Birth of a baker
Finally! I’m about to write a sentence I never thought I’d write: “I cooked something, and it was REALLY good.”
Around here I’m known for both my lack of cooking expertise and my disinterest in acquiring any. It’s not something I’m particularly proud of. I wanted to be one of those mothers who could really cook – the kind whose meals become legendary with not only her own children but also her children’s friends, who begin coincidentally stopping by to visit around dinnertime. My mom was one of those mothers. Her mom was one of those mothers. DNA was on my side.
But it didn’t pan out. It’s not that I never cook. I do, and I can produce a decent meal sometimes – basic stuff like spaghetti, baked chicken and tacos. But I don’t love the process like some people do. I’ve never once thought of snapping a photo of my home-cooked meal and posting it on Facebook. I’m sure it wouldn’t garner any “yummy” comments. My Facebook friends would probably send me the phone number for the nearest Chinese take-out restaurant.
For me, cooking seems unbalanced. Preparation time takes so long, but the actual eating takes only about 20 minutes or so. Then after you’re done eating, you’ve got a kitchen full of dirty dishes waiting for you. A meal needs to taste really, really good to make it worth washing pots and pans. And often, mine are not. When they’re not, I feel like I’ve not only wasted time and clean dishes, I’ve also wasted a lot of ingredients that could have served a higher purpose in the hands of a more skilled cook.
My mother says this kind of negative thinking is at the root of my problems in the kitchen – that I’m unwilling to fail.
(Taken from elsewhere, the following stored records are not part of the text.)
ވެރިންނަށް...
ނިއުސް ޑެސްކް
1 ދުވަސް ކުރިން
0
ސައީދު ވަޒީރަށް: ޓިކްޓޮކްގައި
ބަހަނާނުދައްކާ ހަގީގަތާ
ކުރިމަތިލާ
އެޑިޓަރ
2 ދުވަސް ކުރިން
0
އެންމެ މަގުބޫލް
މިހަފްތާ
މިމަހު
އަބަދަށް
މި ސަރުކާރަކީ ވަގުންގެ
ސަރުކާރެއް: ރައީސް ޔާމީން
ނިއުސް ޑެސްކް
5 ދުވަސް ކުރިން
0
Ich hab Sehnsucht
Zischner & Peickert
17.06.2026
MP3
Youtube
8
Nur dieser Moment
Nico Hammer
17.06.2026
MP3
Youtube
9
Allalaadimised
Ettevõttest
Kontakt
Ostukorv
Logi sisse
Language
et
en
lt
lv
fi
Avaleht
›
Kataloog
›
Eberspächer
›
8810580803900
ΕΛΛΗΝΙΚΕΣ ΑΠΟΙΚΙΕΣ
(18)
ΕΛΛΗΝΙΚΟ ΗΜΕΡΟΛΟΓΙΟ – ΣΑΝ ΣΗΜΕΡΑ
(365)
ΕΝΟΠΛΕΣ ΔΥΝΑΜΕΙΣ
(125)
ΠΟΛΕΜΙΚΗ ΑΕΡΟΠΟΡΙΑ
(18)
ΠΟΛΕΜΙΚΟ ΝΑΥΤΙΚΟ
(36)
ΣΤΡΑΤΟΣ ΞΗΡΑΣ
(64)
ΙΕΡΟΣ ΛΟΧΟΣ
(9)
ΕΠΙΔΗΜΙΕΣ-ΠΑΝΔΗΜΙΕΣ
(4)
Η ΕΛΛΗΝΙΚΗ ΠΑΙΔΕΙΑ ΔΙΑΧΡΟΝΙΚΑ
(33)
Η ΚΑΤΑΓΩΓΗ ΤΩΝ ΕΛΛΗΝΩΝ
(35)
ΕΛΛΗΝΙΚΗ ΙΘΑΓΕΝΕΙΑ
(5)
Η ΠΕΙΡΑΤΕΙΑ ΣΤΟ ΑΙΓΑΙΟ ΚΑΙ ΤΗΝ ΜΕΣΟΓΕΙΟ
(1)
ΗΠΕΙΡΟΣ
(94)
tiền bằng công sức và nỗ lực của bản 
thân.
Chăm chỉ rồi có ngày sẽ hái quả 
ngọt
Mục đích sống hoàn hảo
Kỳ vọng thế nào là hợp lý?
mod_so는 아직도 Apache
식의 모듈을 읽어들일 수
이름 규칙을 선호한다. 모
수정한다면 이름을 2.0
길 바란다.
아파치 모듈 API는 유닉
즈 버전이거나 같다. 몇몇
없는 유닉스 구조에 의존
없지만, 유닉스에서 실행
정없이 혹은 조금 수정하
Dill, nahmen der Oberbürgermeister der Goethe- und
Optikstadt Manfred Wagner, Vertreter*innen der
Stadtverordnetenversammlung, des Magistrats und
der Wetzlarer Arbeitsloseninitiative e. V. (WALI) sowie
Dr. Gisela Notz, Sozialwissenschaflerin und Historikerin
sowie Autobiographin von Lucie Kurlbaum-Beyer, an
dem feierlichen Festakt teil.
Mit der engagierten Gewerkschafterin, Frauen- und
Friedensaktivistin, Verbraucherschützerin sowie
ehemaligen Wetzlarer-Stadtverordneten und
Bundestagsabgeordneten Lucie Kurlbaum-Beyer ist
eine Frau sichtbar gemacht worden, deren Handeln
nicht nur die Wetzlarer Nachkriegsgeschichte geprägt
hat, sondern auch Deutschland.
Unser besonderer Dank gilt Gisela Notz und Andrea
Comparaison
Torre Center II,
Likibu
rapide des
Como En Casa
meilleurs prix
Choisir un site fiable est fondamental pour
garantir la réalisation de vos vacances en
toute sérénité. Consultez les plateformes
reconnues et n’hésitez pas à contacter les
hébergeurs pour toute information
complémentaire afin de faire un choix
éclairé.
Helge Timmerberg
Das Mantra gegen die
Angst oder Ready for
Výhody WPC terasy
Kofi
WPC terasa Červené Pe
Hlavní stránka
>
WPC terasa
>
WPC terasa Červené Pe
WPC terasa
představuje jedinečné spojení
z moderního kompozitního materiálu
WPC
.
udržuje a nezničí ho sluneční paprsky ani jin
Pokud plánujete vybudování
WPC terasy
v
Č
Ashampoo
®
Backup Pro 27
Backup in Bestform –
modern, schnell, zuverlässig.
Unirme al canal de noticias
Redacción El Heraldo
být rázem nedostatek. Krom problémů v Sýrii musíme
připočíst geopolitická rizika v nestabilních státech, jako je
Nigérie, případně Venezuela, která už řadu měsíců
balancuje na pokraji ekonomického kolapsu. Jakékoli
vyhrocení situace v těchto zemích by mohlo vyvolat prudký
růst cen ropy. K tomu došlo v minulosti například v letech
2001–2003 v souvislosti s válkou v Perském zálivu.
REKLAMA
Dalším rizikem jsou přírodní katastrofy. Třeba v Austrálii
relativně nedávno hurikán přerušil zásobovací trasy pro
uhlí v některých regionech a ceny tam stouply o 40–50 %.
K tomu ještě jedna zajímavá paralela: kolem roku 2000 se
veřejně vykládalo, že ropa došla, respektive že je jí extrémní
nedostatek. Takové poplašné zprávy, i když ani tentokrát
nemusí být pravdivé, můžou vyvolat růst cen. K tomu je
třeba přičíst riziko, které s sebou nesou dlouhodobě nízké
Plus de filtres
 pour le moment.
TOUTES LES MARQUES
She says every good cook has kitchen failures now and then, and I should use mine to gain insight into how to do it better next time. I know she’s right. But I can’t help thinking that “next time” would be a lot more fun if I spent it at a great restaurant. Know what I mean?
But now, back to my good news. I made something that I and other somewhat objective people think is really good. Technically, I didn’t cook it. I baked it. Baking is much more my speed than cooking. All the open flames and grease spattering and knives make me nervous. I like the slower, more controlled pace of baking.
My first kitchen masterpiece – Extreme Banana Nut Bread – was great right out of the oven and even better after I wrapped it and put it in the fridge to sit for a few hours. My husband liked it. My dad liked it. My mother liked it and asked me to make it again. She even took a loaf of it to church and shared it with her Sunday school class, and she would never subject good Christian people to bad baking.
So it’s official. I’m a new baker with exactly one successful banana nut bread under her belt. I’ll be happy to share the recipe below, but be forewarned that there’s nothing healthy about this particular banana nut bread. I don’t know what the calorie count is and, frankly, I don’t want to know. It would “bum my yum,” as I heard a fellow food lover once say.
But if you want your kitchen to smell like banana Heaven and your stomach to feel like it just got a hug from Grandma, you should try it. Because if I can do it, I can practically guarantee that you can, too. Happy baking.
Extreme Banana Nut Bread Recipe:
(Original recipe makes 2 loaves that measure 9×5)
Ingredients:
2 cups all purpose flour
1 teaspoon salt
2 teaspoons baking soda
1 cup butter or margarine
2 cups white sugar
2 cups mashed overripe, bananas
4 eggs beaten
1 cup chopped walnuts
Directions:
Preheat the oven to 350 degrees F (175 degrees C). Grease and flour two 9×5 inch loaf pans.
Sift the flour, salt and baking soda into a large bowl. In a separate bowl, mix together the butter or margarine and sugar until smooth. Stir in the bananas, eggs, and walnuts until well blended. Pour the wet ingredients into the dry mixture, and stir just until blended. Divide the batter evenly between the two loaf pans.
Bake for 60 to 70 minutes in the preheated oven, until a knife inserted into the crown of the loaf comes out clean. Let the loaves cool in the pans for at least 5 minutes, then turn out onto a cooling rack, and cool completely. Wrap in aluminum foil to keep in the moisture. Ideally, refrigerate the loaves for 2 hours or more before serving.